Muscular strength has been quantified as hand grip strength and finger strength, and these appear to be higher in elite climbers than recreational and non-climbers.1,23 However, Watts et al22 reported that grip strength may not be a necessary attribute of elite climbers. Muscular endurance has been assessed in climbers using a bent arm hang, hand grip endurance test, or pull ups, and elite climbers can typically perform longer bent arm hang manoeuvres, hand grip tests, and more pull ups than their non-climbing counterparts.1 Flexibility, as assessed by the sit and reach test, has been reported to be not significantly different between elite climbers, recreational climbers, and non-climber.1 Range of motion, measured at the hip and shoulder, does not appear to relate to climbing ability.24
What are the determinants of sport climbing performance? This question was recently addressed by Mermier et al,24 who studied 44 climbers (24 men; 20 women) of various skill levels. Variables for each participant included anthropometric measures (height, mass, leg length, percentage body fat), self reported climbing skill and training patterns, and physiological markers (knee and shoulder extension, knee flexion, grip and finger strength, bent arm hang, grip endurance, hip and shoulder flexibility, and upper and lower body anaerobic power). Using a multiple regression analysis, it was shown that training variables explained 58.9% of the total variance in climbing, whereas the anthropometric and flexibility components explained only 0.3% and 1.8% of the total variance. It was concluded that most of the variability in climbing performance can be explained by trainable variables, and climbers do not necessarily need to possess specific anthropometric characteristics to be successful in sport rock climbing.
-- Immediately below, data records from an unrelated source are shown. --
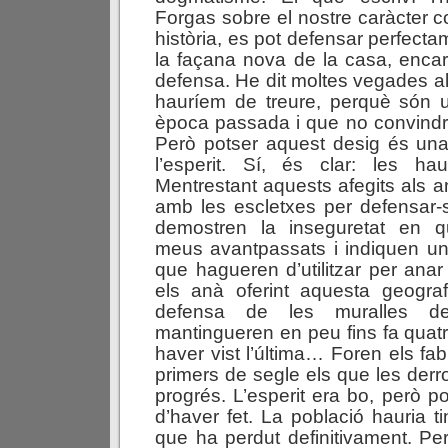
Forgas sobre el nostre caràcter c
història, es pot defensar perfecta
la façana nova de la casa, encar
defensa. He dit moltes vegades a
hauríem de treure, perquè són u
època passada i que no convindr
Però potser aquest desig és una 
l’esperit. Sí, és clar: les h
Mentrestant aquests afegits als a
amb les escletxes per defensar-
demostren la inseguretat en q
meus avantpassats i indiquen u
que hagueren d’utilitzar per anar
els anà oferint aquesta geograf
defensa de les muralles de
mantingueren en peu fins fa quatr
haver vist l’última… Foren els fa
primers de segle els que les der
progrés. L’esperit era bo, però p
d’haver fet. La població hauria 
que ha perdut definitivament. Per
Rock climbing is unique from a physiological point of view because it requires sustained and intermittent isometric forearm muscle contractions for upward propulsion. During climbing, there are increases in oxygen consumption and heart rate, suggesting that it requires utilisation of a significant portion of whole body aerobic capacity. With increasing climbing difficulty, there is an increased reliance on anaerobic energetic pathways, as evidenced by increases in blood lactate and a disproportionate rise in heart rate in relation to oxygen consumption. The determinants of climbing performance are not clear but may be attributed to trainable variables rather than specific anthropometric characteristics. Ideal training regimens to optimise physiological markers and climbing performance have not been identified. Additional research is needed to assess how specific climbing training impacts on climbing performance.